Start of Block

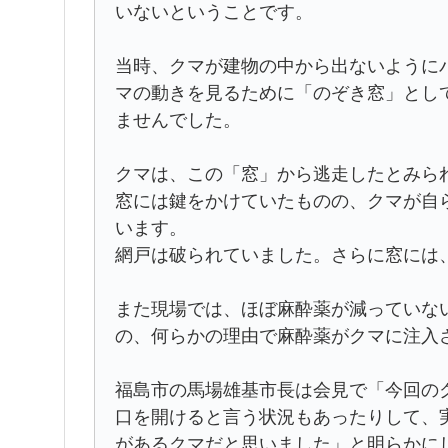
いないということです。
当時、クマが建物の中から出ないように
マの動きを見るために「のぞき窓」とし
ませんでした。
クマは、この「窓」から逃走したとみら
窓には鍵をかけていたものの、クマが自
います。
網戸は破られていました。さらに窓には
また現場では、ほぼ麻酔薬が減っていな
の、何らかの理由で麻酔薬がクマに注入
福島市の馬場雄基市長は会見で「今回の
口を開けると言う状況もあったりして、
があるクマだと思いました」と明らかに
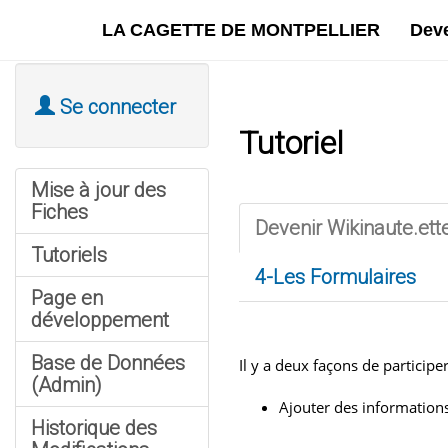
LA CAGETTE DE MONTPELLIER
Dev
Se connecter
Tutoriel
Mise à jour des
Fiches
Devenir Wikinaute.ett
Tutoriels
4-Les Formulaires
Page en
développement
Base de Données
Il y a deux façons de participer
(Admin)
Ajouter des informations 
Historique des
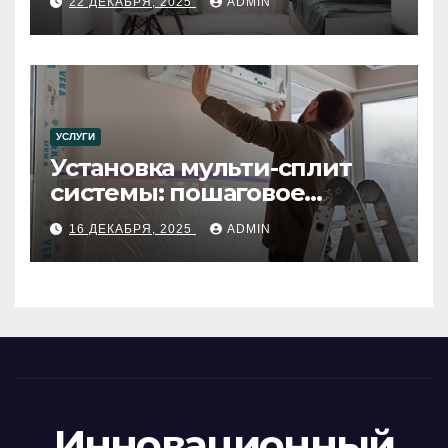
22 ДЕКАБРЯ, 2025
ADMIN
УСЛУГИ
Установка мульти-сплит
системы: пошаговое
руководство
16 ДЕКАБРЯ, 2025
ADMIN
Инновационный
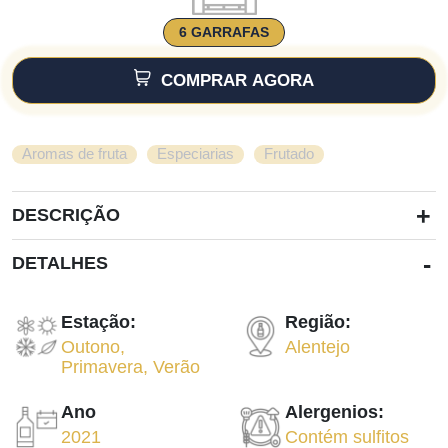
6 GARRAFAS
COMPRAR AGORA
,
,
Aromas de fruta
Especiarias
Frutado
+
DESCRIÇÃO
-
DETALHES
Estação:
Região:
Outono
,
Alentejo
Primavera
,
Verão
Ano
Alergenios:
2021
Contém sulfitos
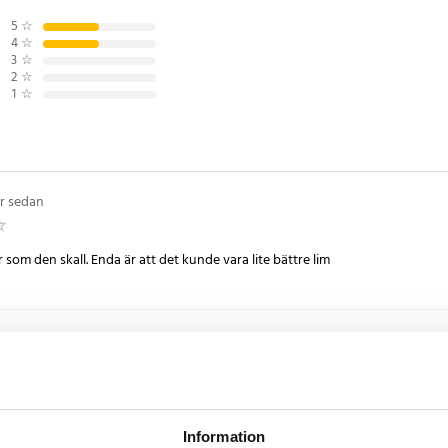
5
☆
n till en smidig plånbok med
4
☆
aktiska korthållare, perfekt för
3
☆
aren.
2
☆
1
☆
ring
e
år sedan
a
2
 som den skall. Enda är att det kunde vara lite bättre lim
•
2 år sedan
Information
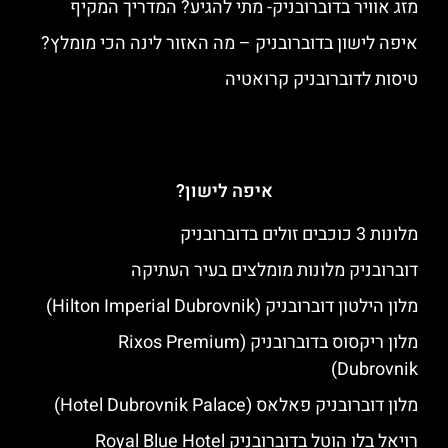
מזג אוויר בדוברובניק- מתי להגיע? המדריך המקיף
איפה לישון בדוברובניק – מה האזור לינה הכי מומלץ?
טיסות לדוברובניק קרואטיה
איפה לישון?
מלונות 3 כוכבים זולים בדוברובניק
דוברובניק מלונות מומלצים בעיר העתיקה
מלון הילטון דוברובניק (Hilton Imperial Dubrovnik)
מלון ריקסוס בדוברובניק (Rixos Premium
Dubrovnik)
מלון דוברובניק פאלאס (Hotel Dubrovnik Palace)
רויאל בלו הוטל בדוברובניק Royal Blue Hotel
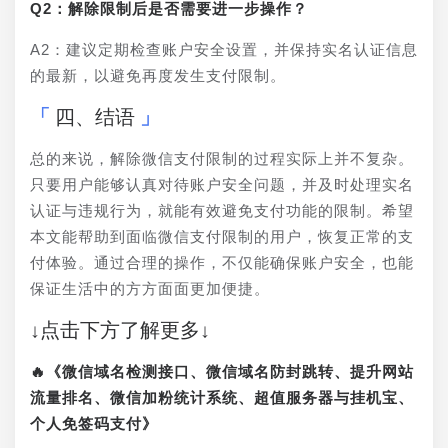
Q2：解除限制后是否需要进一步操作？
A2：建议定期检查账户安全设置，并保持实名认证信息
的最新，以避免再度发生支付限制。
四、结语
总的来说，解除微信支付限制的过程实际上并不复杂。
只要用户能够认真对待账户安全问题，并及时处理实名
认证与违规行为，就能有效避免支付功能的限制。希望
本文能帮助到面临微信支付限制的用户，恢复正常的支
付体验。通过合理的操作，不仅能确保账户安全，也能
保证生活中的方方面面更加便捷。
↓点击下方了解更多↓
🔥《微信域名检测接口、微信域名防封跳转、提升网站
流量排名、微信加粉统计系统、超值服务器与挂机宝、
个人免签码支付》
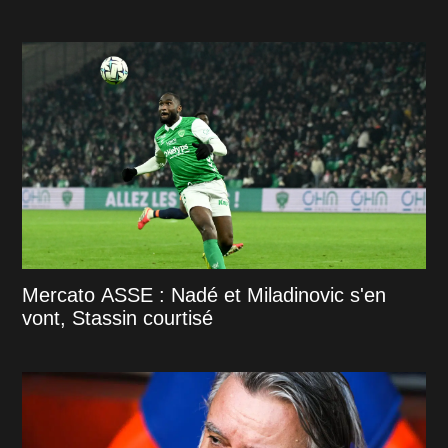
Mercato ASSE : Nadé et Miladinovic s'en
vont, Stassin courtisé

End of Block

Job item: Leaving the pictures aside, repeat the data above exactly.

Written solution:
いないということです。
当時、クマが建物の中から出ないように
マの動きを見るために「のぞき窓」とし
ませんでした。
クマは、この「窓」から逃走したとみら
窓には鍵をかけていたものの、クマが自
います。
網戸は破られていました。さらに窓には
また現場では、ほぼ麻酔薬が減っていな
の、何らかの理由で麻酔薬がクマに注入
福島市の馬場雄基市長は会見で「今回の
口を開けると言う状況もあったりして、
があるクマだと思いました」と明らかに
LA CAGETTE DE MONTPELLIER
Dev
Se connecter
Tutoriel
Mise à jour des
Fiches
Devenir Wikinaute.ett
Tutoriels
4-Les Formulaires
Page en
développement
Base de Données
Il y a deux façons de participer
(Admin)
Ajouter des informations 
Historique des
22 ДЕКАБРЯ, 2025
ADMIN
УСЛУГИ
Установка мульти-сплит
системы: пошаговое
руководство
16 ДЕКАБРЯ, 2025
ADMIN
Инновационный
6 GARRAFAS
COMPRAR AGORA
,
,
Aromas de fruta
Especiarias
Frutado
+
DESCRIÇÃO
-
DETALHES
Estação:
Região:
Outono
,
Alentejo
Primavera
,
Verão
Ano
Alergenios:
2021
Contém sulfitos
5
☆
n till en smidig plånbok med
4
☆
aktiska korthållare, perfekt för
3
☆
aren.
2
☆
1
☆
ring
e
år sedan
a
2
 som den skall. Enda är att det kunde vara lite bättre lim
•
2 år sedan
Information
מזג אוויר בדוברובניק- מתי להגיע? המדריך המקיף
איפה לישון בדוברובניק – מה האזור לינה הכי מומלץ?
טיסות לדוברובניק קרואטיה
איפה לישון?
מלונות 3 כוכבים זולים בדוברובניק
דוברובניק מלונות מומלצים בעיר העתיקה
מלון הילטון דוברובניק (Hilton Imperial Dubrovnik)
מלון ריקסוס בדוברובניק (Rixos Premium
Dubrovnik)
מלון דוברובניק פאלאס (Hotel Dubrovnik Palace)
רויאל בלו הוטל בדוברובניק Royal Blue Hotel
Q2：解除限制后是否需要进一步操作？
A2：建议定期检查账户安全设置，并保持实名认证信息
的最新，以避免再度发生支付限制。
四、结语
总的来说，解除微信支付限制的过程实际上并不复杂。
只要用户能够认真对待账户安全问题，并及时处理实名
认证与违规行为，就能有效避免支付功能的限制。希望
本文能帮助到面临微信支付限制的用户，恢复正常的支
付体验。通过合理的操作，不仅能确保账户安全，也能
保证生活中的方方面面更加便捷。
↓点击下方了解更多↓
🔥《微信域名检测接口、微信域名防封跳转、提升网站
流量排名、微信加粉统计系统、超值服务器与挂机宝、
个人免签码支付》
Mercato ASSE : Nadé et Miladinovic s'en
vont, Stassin courtisé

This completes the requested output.